The imposition of the 6% GST will start on April 1 this year.

It anticipates the property market to moderate across the board, especially in the Klang Valley, Penang and Johor for all types of residential property, due to the challenging economic outlook, stringent mortgage approval, the Government’s cooling measures and the wait-and-see approach by buyers upon the implementation of the GST. Property market transactions may surge in the run up to the start of Goods and Services Tax on April 1, a real estate agent Michael Geh said.

The Fiabci Malaysia vice-president said those who can afford it will be rushing to buy homes in the three months before GST.

“The GST applies equally on both newly completed and second-hand older properties so buyers who are able to will be in a rush to buy properties to avoid paying the extra six per cent,” he said in a press conference.
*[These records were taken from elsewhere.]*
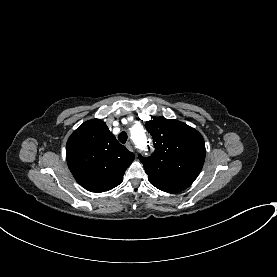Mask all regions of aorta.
<instances>
[{
  "instance_id": "762f6f07",
  "label": "aorta",
  "mask_w": 277,
  "mask_h": 277,
  "mask_svg": "<svg viewBox=\"0 0 277 277\" xmlns=\"http://www.w3.org/2000/svg\"><path fill=\"white\" fill-rule=\"evenodd\" d=\"M131 137L134 141V143L139 147V148H144L146 145V136L144 133V130L141 125H135L131 129Z\"/></svg>"
}]
</instances>
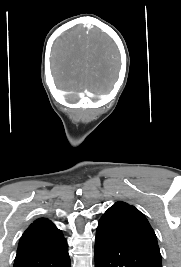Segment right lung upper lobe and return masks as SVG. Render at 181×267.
I'll return each instance as SVG.
<instances>
[{
    "label": "right lung upper lobe",
    "mask_w": 181,
    "mask_h": 267,
    "mask_svg": "<svg viewBox=\"0 0 181 267\" xmlns=\"http://www.w3.org/2000/svg\"><path fill=\"white\" fill-rule=\"evenodd\" d=\"M67 248V242L61 231L45 218L35 220L23 233L17 254L49 253Z\"/></svg>",
    "instance_id": "1"
}]
</instances>
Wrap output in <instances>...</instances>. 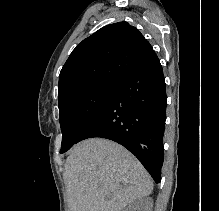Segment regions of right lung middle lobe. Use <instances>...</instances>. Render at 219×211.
<instances>
[{
	"label": "right lung middle lobe",
	"mask_w": 219,
	"mask_h": 211,
	"mask_svg": "<svg viewBox=\"0 0 219 211\" xmlns=\"http://www.w3.org/2000/svg\"><path fill=\"white\" fill-rule=\"evenodd\" d=\"M117 85L99 84L59 102V122L62 131L60 153L68 151L80 133L102 109Z\"/></svg>",
	"instance_id": "1"
}]
</instances>
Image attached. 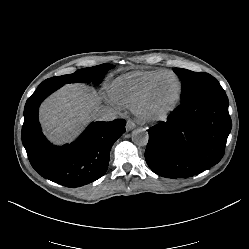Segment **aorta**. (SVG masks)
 Segmentation results:
<instances>
[{
    "mask_svg": "<svg viewBox=\"0 0 249 249\" xmlns=\"http://www.w3.org/2000/svg\"><path fill=\"white\" fill-rule=\"evenodd\" d=\"M149 137L148 132L144 129H135L132 132V141L138 146H146Z\"/></svg>",
    "mask_w": 249,
    "mask_h": 249,
    "instance_id": "1",
    "label": "aorta"
}]
</instances>
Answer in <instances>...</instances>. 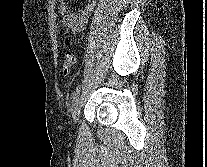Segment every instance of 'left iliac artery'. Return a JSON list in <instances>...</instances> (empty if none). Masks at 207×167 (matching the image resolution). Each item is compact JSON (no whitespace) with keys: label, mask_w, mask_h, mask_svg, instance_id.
<instances>
[{"label":"left iliac artery","mask_w":207,"mask_h":167,"mask_svg":"<svg viewBox=\"0 0 207 167\" xmlns=\"http://www.w3.org/2000/svg\"><path fill=\"white\" fill-rule=\"evenodd\" d=\"M80 91H81V85L79 84V85L76 87L75 91L72 93V96H71L72 101H75V100L78 98V96H79V94H80Z\"/></svg>","instance_id":"obj_1"}]
</instances>
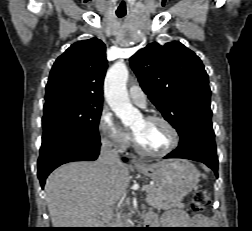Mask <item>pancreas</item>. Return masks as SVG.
I'll return each instance as SVG.
<instances>
[{"mask_svg": "<svg viewBox=\"0 0 252 231\" xmlns=\"http://www.w3.org/2000/svg\"><path fill=\"white\" fill-rule=\"evenodd\" d=\"M146 192H147L146 201L148 202V204H150L156 208H169V207H173V206H177L179 208H184V204H182V203L164 205L162 198L160 196V193H159L158 189L156 188V186H154V185L153 186L149 185L148 190ZM115 221H116V224L121 223L120 214H117V216L115 217Z\"/></svg>", "mask_w": 252, "mask_h": 231, "instance_id": "obj_1", "label": "pancreas"}]
</instances>
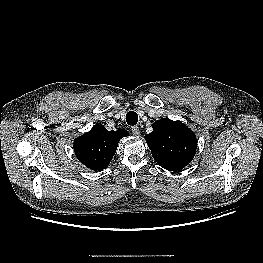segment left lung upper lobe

Geh said after the GST, some buyers may wait to gauge the situation before making a commitment.

“There will still be transactions after April as people still need to buy their first homes, to upgrade or to downgrade from their current homes, but it will be slower compared to the first three months of this year,” he said.

JF Apex Securities anticipates physical property transaction to dip in 2015 whilst property prices continue to rise with slower pace.

“Thus, we expect the property transaction to decline about 10 per cent, whilst house price to be flattish or slightly trend higher by three to five per cent upon implementation of GST on building material,” it said.

The research arm noted that empirical evidence suggests that developers have experienced slowdown in their new sales since the third quarter of 2014 (3Q14) with no signs of pre-GST rush and relaxation of tightening lending during year end (loan rejection rate as high as 30-40 per cent). Several developers have lined up aggressive launches to take advantage of pre-GST buying to lock in as much sales as possible before potential post-GST blues set in. Furthermore, it noted that developers’ operating margins may be eroded in considering of some provision of GST incurred for their construction works/marketing expenses/building materials and selling of commercial properties which are subject to GST.

The overall price increase will be less in the residential sub-segment, but more in the commercial sub-segment, PA International Property Consultants head of agency Wendy Tong says.
Although residential properties are zero-rated for GST, materials and services supplied in the development process will be subject to GST and these costs are likely to be passed on to home buyers.

“Pricing is determined by demand and we expect the market to be impacted for at least the first two quarters when the GST becomes effective,” Tong says.

Meanwhile, certified financial planner and property guru, Milan Doshi, advised investors and home buyers to be knowledgeable before purchasing any property.
“You should know the location of property you intend to buy and re-look at the types of property, whether it is secondary property or new.

“Most importantly, you need to understand the process and procedures when buying, including the legal and finance aspects of it,” Milan said.